DATASET Start Marker

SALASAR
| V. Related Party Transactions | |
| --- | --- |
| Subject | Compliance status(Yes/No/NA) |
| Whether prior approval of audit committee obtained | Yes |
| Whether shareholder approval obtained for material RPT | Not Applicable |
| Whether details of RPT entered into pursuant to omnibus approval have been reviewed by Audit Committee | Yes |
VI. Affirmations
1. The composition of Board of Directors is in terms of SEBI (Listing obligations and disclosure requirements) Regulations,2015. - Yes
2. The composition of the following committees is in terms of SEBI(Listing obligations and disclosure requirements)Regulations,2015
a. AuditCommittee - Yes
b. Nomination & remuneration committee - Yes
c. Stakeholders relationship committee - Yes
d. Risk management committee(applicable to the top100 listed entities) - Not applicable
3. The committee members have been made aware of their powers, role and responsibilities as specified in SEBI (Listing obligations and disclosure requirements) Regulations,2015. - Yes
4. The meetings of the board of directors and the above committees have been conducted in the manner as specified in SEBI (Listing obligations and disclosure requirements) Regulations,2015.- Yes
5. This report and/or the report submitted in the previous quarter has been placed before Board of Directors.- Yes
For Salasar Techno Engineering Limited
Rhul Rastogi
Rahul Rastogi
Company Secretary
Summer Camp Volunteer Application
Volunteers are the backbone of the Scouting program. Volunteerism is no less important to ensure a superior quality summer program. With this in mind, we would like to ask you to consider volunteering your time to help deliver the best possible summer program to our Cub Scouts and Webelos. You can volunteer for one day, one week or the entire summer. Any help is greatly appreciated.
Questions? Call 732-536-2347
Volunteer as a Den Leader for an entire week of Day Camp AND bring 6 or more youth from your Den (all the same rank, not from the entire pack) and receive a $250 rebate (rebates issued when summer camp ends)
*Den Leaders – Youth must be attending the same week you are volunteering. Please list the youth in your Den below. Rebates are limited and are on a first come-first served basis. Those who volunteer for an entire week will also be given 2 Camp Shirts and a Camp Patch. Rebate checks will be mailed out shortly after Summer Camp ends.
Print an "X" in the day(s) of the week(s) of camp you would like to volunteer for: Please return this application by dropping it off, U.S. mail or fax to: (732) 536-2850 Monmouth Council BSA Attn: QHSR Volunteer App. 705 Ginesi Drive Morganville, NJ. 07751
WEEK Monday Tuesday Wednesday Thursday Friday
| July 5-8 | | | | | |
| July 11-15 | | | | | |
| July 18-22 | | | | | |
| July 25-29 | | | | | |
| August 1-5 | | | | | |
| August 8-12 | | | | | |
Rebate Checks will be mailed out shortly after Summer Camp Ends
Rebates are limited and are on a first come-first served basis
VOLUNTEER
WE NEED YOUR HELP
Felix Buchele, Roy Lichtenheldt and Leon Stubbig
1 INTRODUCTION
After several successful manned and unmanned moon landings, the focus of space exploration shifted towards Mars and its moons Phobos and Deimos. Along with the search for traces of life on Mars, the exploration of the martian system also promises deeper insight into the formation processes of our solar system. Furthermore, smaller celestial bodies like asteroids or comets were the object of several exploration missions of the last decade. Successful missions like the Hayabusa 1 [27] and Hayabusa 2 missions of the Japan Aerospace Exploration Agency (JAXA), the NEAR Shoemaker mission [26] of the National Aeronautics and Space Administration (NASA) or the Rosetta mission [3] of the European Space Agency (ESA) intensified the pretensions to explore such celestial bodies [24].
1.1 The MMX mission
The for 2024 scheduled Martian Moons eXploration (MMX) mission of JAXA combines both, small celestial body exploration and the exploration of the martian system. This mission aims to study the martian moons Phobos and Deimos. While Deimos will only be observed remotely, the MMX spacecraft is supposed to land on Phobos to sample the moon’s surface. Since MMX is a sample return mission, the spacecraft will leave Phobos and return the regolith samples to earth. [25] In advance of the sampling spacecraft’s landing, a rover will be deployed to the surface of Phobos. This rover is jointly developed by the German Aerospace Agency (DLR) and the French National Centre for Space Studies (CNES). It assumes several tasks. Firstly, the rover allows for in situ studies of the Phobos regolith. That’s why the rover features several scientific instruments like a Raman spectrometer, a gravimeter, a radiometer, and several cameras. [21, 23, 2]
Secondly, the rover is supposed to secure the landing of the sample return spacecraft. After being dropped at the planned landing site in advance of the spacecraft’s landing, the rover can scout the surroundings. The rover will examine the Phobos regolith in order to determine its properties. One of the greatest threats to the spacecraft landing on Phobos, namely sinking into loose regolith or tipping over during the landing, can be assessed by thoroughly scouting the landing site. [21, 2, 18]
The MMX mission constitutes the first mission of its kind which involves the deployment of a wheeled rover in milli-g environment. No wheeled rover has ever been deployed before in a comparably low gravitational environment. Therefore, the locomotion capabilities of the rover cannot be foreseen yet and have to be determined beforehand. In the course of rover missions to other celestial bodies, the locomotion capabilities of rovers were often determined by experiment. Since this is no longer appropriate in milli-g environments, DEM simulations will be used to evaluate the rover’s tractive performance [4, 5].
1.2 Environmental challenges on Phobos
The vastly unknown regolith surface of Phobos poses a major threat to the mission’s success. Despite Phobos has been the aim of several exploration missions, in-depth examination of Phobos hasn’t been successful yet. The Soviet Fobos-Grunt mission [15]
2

DATASET End Marker

EXERCISE PROMPT = Having read the records above, reproduce each one exactly.

ANSWER SECTION =
SALASAR
| V. Related Party Transactions | |
| --- | --- |
| Subject | Compliance status(Yes/No/NA) |
| Whether prior approval of audit committee obtained | Yes |
| Whether shareholder approval obtained for material RPT | Not Applicable |
| Whether details of RPT entered into pursuant to omnibus approval have been reviewed by Audit Committee | Yes |
VI. Affirmations
1. The composition of Board of Directors is in terms of SEBI (Listing obligations and disclosure requirements) Regulations,2015. - Yes
2. The composition of the following committees is in terms of SEBI(Listing obligations and disclosure requirements)Regulations,2015
a. AuditCommittee - Yes
b. Nomination & remuneration committee - Yes
c. Stakeholders relationship committee - Yes
d. Risk management committee(applicable to the top100 listed entities) - Not applicable
3. The committee members have been made aware of their powers, role and responsibilities as specified in SEBI (Listing obligations and disclosure requirements) Regulations,2015. - Yes
4. The meetings of the board of directors and the above committees have been conducted in the manner as specified in SEBI (Listing obligations and disclosure requirements) Regulations,2015.- Yes
5. This report and/or the report submitted in the previous quarter has been placed before Board of Directors.- Yes
For Salasar Techno Engineering Limited
Rhul Rastogi
Rahul Rastogi
Company Secretary
Summer Camp Volunteer Application
Volunteers are the backbone of the Scouting program. Volunteerism is no less important to ensure a superior quality summer program. With this in mind, we would like to ask you to consider volunteering your time to help deliver the best possible summer program to our Cub Scouts and Webelos. You can volunteer for one day, one week or the entire summer. Any help is greatly appreciated.
Questions? Call 732-536-2347
Volunteer as a Den Leader for an entire week of Day Camp AND bring 6 or more youth from your Den (all the same rank, not from the entire pack) and receive a $250 rebate (rebates issued when summer camp ends)
*Den Leaders – Youth must be attending the same week you are volunteering. Please list the youth in your Den below. Rebates are limited and are on a first come-first served basis. Those who volunteer for an entire week will also be given 2 Camp Shirts and a Camp Patch. Rebate checks will be mailed out shortly after Summer Camp ends.
Print an "X" in the day(s) of the week(s) of camp you would like to volunteer for: Please return this application by dropping it off, U.S. mail or fax to: (732) 536-2850 Monmouth Council BSA Attn: QHSR Volunteer App. 705 Ginesi Drive Morganville, NJ. 07751
WEEK Monday Tuesday Wednesday Thursday Friday
| July 5-8 | | | | | |
| July 11-15 | | | | | |
| July 18-22 | | | | | |
| July 25-29 | | | | | |
| August 1-5 | | | | | |
| August 8-12 | | | | | |
Rebate Checks will be mailed out shortly after Summer Camp Ends
Rebates are limited and are on a first come-first served basis
VOLUNTEER
WE NEED YOUR HELP
Felix Buchele, Roy Lichtenheldt and Leon Stubbig
1 INTRODUCTION
After several successful manned and unmanned moon landings, the focus of space exploration shifted towards Mars and its moons Phobos and Deimos. Along with the search for traces of life on Mars, the exploration of the martian system also promises deeper insight into the formation processes of our solar system. Furthermore, smaller celestial bodies like asteroids or comets were the object of several exploration missions of the last decade. Successful missions like the Hayabusa 1 [27] and Hayabusa 2 missions of the Japan Aerospace Exploration Agency (JAXA), the NEAR Shoemaker mission [26] of the National Aeronautics and Space Administration (NASA) or the Rosetta mission [3] of the European Space Agency (ESA) intensified the pretensions to explore such celestial bodies [24].
1.1 The MMX mission
The for 2024 scheduled Martian Moons eXploration (MMX) mission of JAXA combines both, small celestial body exploration and the exploration of the martian system. This mission aims to study the martian moons Phobos and Deimos. While Deimos will only be observed remotely, the MMX spacecraft is supposed to land on Phobos to sample the moon’s surface. Since MMX is a sample return mission, the spacecraft will leave Phobos and return the regolith samples to earth. [25] In advance of the sampling spacecraft’s landing, a rover will be deployed to the surface of Phobos. This rover is jointly developed by the German Aerospace Agency (DLR) and the French National Centre for Space Studies (CNES). It assumes several tasks. Firstly, the rover allows for in situ studies of the Phobos regolith. That’s why the rover features several scientific instruments like a Raman spectrometer, a gravimeter, a radiometer, and several cameras. [21, 23, 2]
Secondly, the rover is supposed to secure the landing of the sample return spacecraft. After being dropped at the planned landing site in advance of the spacecraft’s landing, the rover can scout the surroundings. The rover will examine the Phobos regolith in order to determine its properties. One of the greatest threats to the spacecraft landing on Phobos, namely sinking into loose regolith or tipping over during the landing, can be assessed by thoroughly scouting the landing site. [21, 2, 18]
The MMX mission constitutes the first mission of its kind which involves the deployment of a wheeled rover in milli-g environment. No wheeled rover has ever been deployed before in a comparably low gravitational environment. Therefore, the locomotion capabilities of the rover cannot be foreseen yet and have to be determined beforehand. In the course of rover missions to other celestial bodies, the locomotion capabilities of rovers were often determined by experiment. Since this is no longer appropriate in milli-g environments, DEM simulations will be used to evaluate the rover’s tractive performance [4, 5].
1.2 Environmental challenges on Phobos
The vastly unknown regolith surface of Phobos poses a major threat to the mission’s success. Despite Phobos has been the aim of several exploration missions, in-depth examination of Phobos hasn’t been successful yet. The Soviet Fobos-Grunt mission [15]
2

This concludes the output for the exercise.